(TEXT begins)

In the above technical solution, the copper substrate does not affect the function of the antenna metal layer as the antenna due to arrangement of the insulation layer, the antenna metal layer only plays a role in antenna, and is not reused as a charging electrode, which will not affect the performance of antenna.

In an embodiment, the hard substrate is an aluminum substrate, the aluminum substrate is further provided with an insulation layer, the antenna metal layer is provided on the insulation layer, the aluminum substrate is reused as an electrode of the charging line, and a tail end of the handle is provided with a charging metal head electrically connected to the aluminum substrate.

In an embodiment, a shielding tube is further provided in the accommodating cavity, the antenna is located in the shielding tube, and the rear end of the antenna extends out of the shielding tube.

In the above technical solution, the shielding tube plays a ground role in a system of the antenna. Adjusting the length of the shielding tube can change the length of the active part of antenna, thereby changing the performance of the antenna and achieving a high-level efficiency and good consistency of the antenna.

In an embodiment, the needle tube is a stainless-steel needle tube, and the handle is a ceramic handle.

In the above technical solution, the ceramic handle has poor shielding effect, and the rear end of the antenna metal layer extends into the handle, which has little impact on the signal transmission and reception of the antenna.

In an embodiment, the Bluetooth temperature probe further includes a second temperature sensor configured to detect the environmental temperature, and the second temperature sensor is provided in the handle and electrically connected to the PCB.

In the above technical solution, the handle is far from the heat source and its temperature can basically maintain consistency with the environmental temperature, so the measured date of environmental temperature are more accurate.

In an embodiment, the Bluetooth temperature probe further includes a connecting tube and an anti-disengagement snap-fit part, the connecting tube and the anti-disengagement snap-fit part are located in the accommodating cavity, and an outer surface at the middle of the connecting tube is provided with external threads. A front end of the handle is provided with internal threads, the connecting tube is screwed into the handle, and the anti-disengagement snap-fit part is sleeved and fixed on the connecting tube. The inner wall of the rear end of the needle tube is provided with a snap-fit slot, the anti-disengagement snap-fit part is snapped into the snap-fit slot to fix the needle tube on the anti-disengagement snap-fit part, and the rear end face of the needle tube abuts against the front end face of the handle. The connecting tube is provided with a shaft shoulder, the front end face of the shaft shoulder abuts against the rear end face of the anti-disengagement snap-fit part, and the rear end face of shaft shoulder abuts against the front end face of the handle. An annular groove is provided on the outer surface of the center of the shaft shoulder configured to accommodate the sealing ring. The anti-disengagement snap-fit part is fixedly connected to the connecting tube with glue. The anti-disengagement snap-fit part includes an annular base and a plurality of elastic cantilevers provided on the annular base, a rear end of the elastic cantilevers is provided with a snap joint facing outward, and the snap joint is matched with the snap-fit slot of the needle tube.

(TEXT ends)
(DATA SECTION begins)

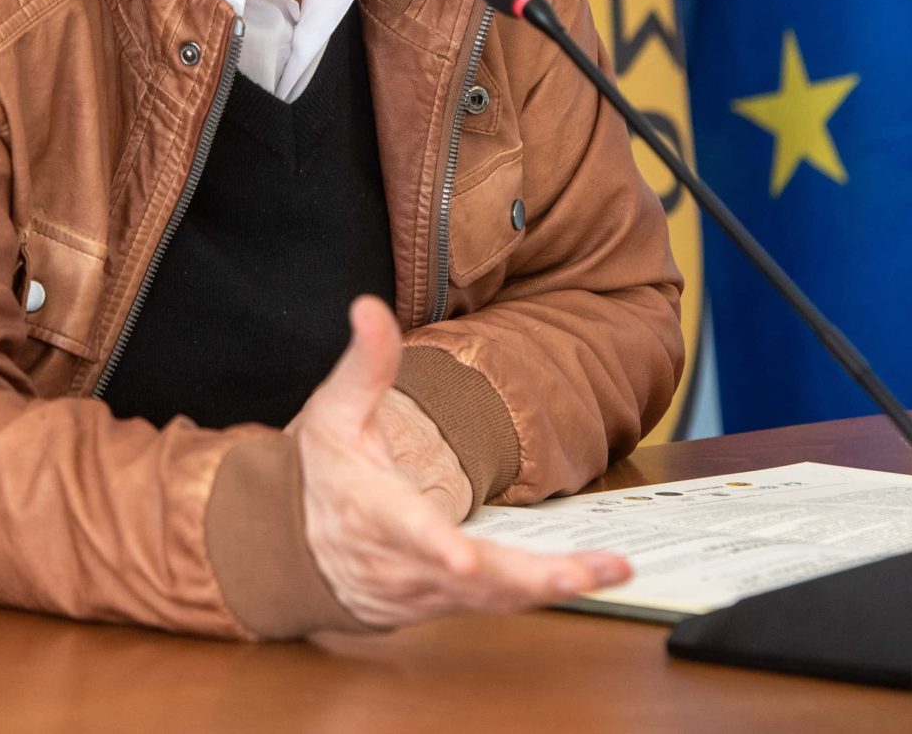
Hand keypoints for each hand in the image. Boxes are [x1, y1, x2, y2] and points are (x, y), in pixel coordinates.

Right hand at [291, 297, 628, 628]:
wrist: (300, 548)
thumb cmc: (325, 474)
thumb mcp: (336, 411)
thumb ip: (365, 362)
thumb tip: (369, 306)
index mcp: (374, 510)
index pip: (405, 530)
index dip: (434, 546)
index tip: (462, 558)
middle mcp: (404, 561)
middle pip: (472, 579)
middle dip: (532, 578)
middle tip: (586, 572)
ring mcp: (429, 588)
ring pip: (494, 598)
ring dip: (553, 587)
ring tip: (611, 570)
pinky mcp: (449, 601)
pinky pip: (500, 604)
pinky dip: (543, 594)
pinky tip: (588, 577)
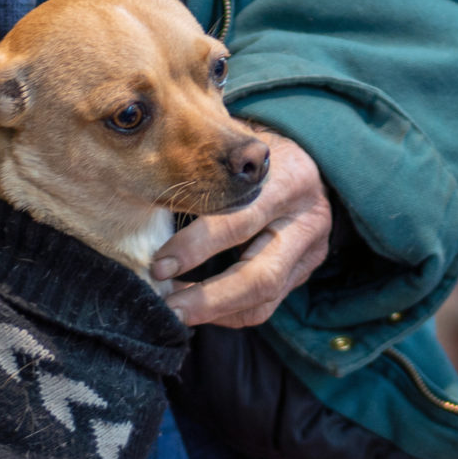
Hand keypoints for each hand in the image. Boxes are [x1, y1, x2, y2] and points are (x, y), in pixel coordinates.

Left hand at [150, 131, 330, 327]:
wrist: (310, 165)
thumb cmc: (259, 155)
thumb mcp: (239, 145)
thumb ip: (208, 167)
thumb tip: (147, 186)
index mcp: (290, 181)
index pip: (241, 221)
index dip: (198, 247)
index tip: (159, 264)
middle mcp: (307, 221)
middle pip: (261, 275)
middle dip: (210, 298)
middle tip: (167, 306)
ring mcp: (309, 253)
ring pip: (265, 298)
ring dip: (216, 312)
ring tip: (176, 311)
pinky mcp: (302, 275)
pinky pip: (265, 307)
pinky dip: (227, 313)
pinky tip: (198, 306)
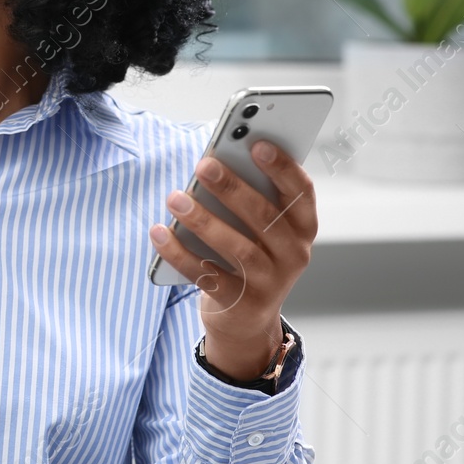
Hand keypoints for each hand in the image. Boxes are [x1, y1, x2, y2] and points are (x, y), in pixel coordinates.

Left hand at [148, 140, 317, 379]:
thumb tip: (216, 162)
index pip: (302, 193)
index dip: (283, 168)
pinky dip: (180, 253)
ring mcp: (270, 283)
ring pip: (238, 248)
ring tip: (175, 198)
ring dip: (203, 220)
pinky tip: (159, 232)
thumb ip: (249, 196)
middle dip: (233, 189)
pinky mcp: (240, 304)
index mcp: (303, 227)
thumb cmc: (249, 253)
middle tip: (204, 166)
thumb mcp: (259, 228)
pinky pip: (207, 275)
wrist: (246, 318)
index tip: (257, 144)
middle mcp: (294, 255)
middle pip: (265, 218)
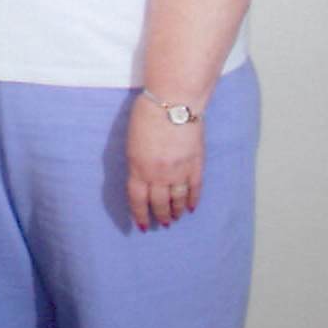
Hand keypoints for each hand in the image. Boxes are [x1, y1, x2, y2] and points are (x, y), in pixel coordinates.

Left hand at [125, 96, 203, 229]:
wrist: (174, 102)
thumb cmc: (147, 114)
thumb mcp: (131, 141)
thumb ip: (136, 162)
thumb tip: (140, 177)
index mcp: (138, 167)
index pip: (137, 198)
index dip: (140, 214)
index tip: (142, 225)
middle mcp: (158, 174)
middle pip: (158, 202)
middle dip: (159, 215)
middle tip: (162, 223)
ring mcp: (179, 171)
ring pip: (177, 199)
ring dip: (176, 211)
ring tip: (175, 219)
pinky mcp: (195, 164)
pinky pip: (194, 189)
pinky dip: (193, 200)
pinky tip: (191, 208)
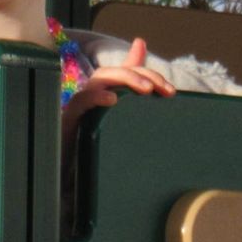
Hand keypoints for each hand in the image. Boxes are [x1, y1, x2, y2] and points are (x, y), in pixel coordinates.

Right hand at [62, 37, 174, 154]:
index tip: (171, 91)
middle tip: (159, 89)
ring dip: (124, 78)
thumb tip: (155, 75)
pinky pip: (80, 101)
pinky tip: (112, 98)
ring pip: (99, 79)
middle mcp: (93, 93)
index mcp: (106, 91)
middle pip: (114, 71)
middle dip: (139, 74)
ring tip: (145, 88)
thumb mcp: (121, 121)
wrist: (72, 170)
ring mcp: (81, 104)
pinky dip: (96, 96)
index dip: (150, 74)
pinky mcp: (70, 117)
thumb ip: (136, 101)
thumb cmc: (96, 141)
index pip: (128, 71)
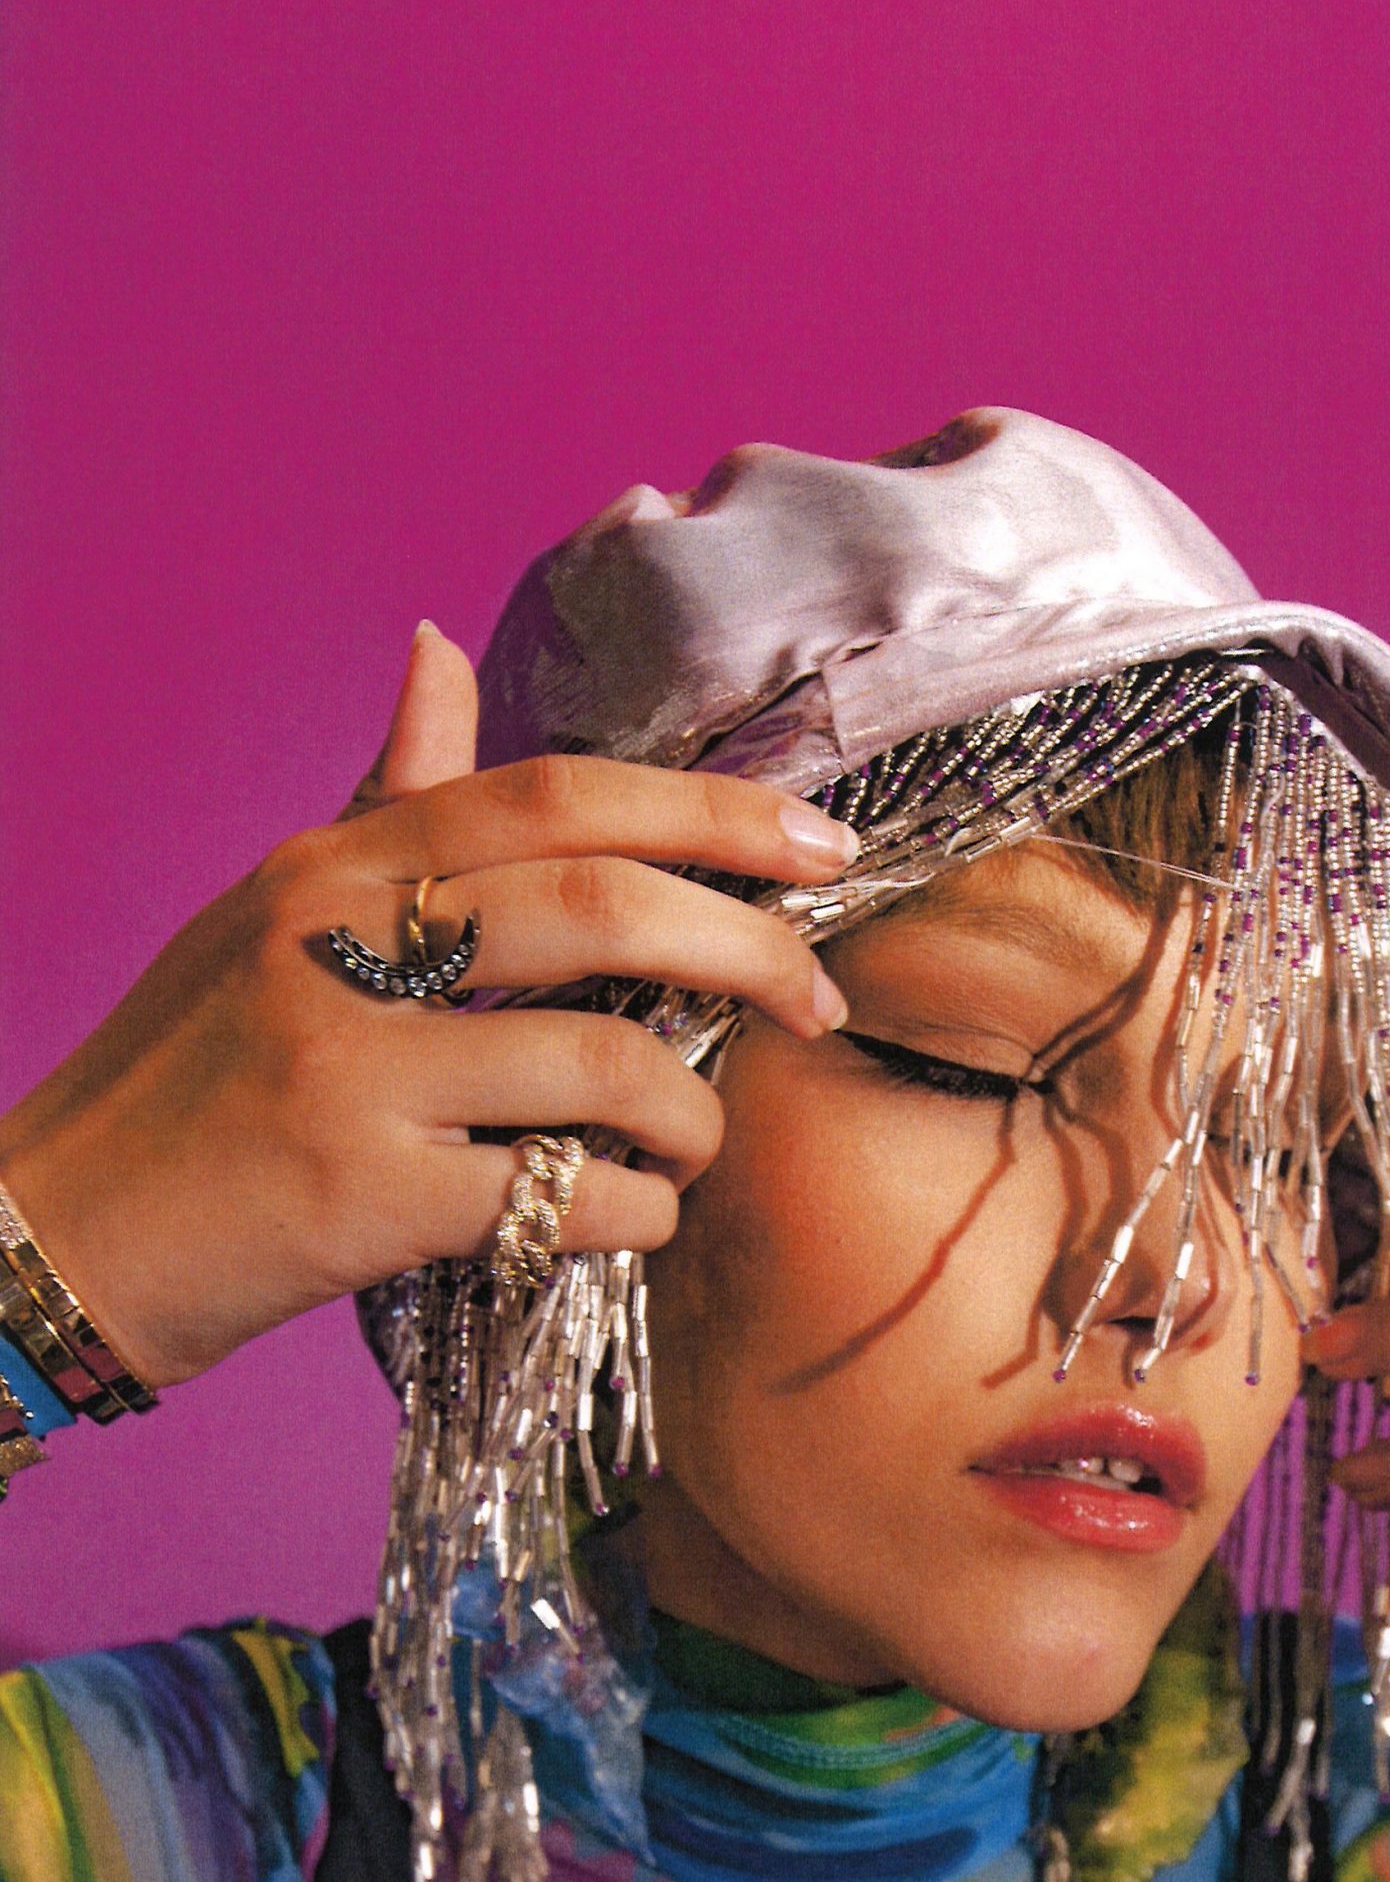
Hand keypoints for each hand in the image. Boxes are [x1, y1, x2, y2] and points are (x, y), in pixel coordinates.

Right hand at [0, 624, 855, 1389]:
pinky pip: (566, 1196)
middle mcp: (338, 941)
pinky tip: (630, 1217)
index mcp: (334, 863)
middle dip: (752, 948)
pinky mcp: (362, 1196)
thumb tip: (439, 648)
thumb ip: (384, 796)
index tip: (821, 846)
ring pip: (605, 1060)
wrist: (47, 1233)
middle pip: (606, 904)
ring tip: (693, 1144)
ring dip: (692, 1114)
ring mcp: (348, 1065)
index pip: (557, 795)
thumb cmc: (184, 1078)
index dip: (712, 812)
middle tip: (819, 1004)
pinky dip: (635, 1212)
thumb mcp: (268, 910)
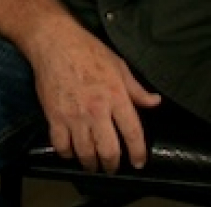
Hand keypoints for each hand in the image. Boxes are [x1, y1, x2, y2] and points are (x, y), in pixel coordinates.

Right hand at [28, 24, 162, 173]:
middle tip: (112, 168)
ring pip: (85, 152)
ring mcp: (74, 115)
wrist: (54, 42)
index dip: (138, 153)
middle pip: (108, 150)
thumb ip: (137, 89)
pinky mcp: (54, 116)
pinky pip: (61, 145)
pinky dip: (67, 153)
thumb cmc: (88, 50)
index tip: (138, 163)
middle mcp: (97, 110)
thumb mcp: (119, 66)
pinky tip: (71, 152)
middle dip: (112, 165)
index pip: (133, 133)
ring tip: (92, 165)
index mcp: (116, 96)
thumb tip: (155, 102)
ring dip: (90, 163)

(DATA SECTION ends)

◆ **PROBLEM TO WORK ON**: According to the temperature probe text above, what fixes the anti-disengagement snap-fit part to the connecting tube?

◆ **EXPECTED ANSWER**: Glue.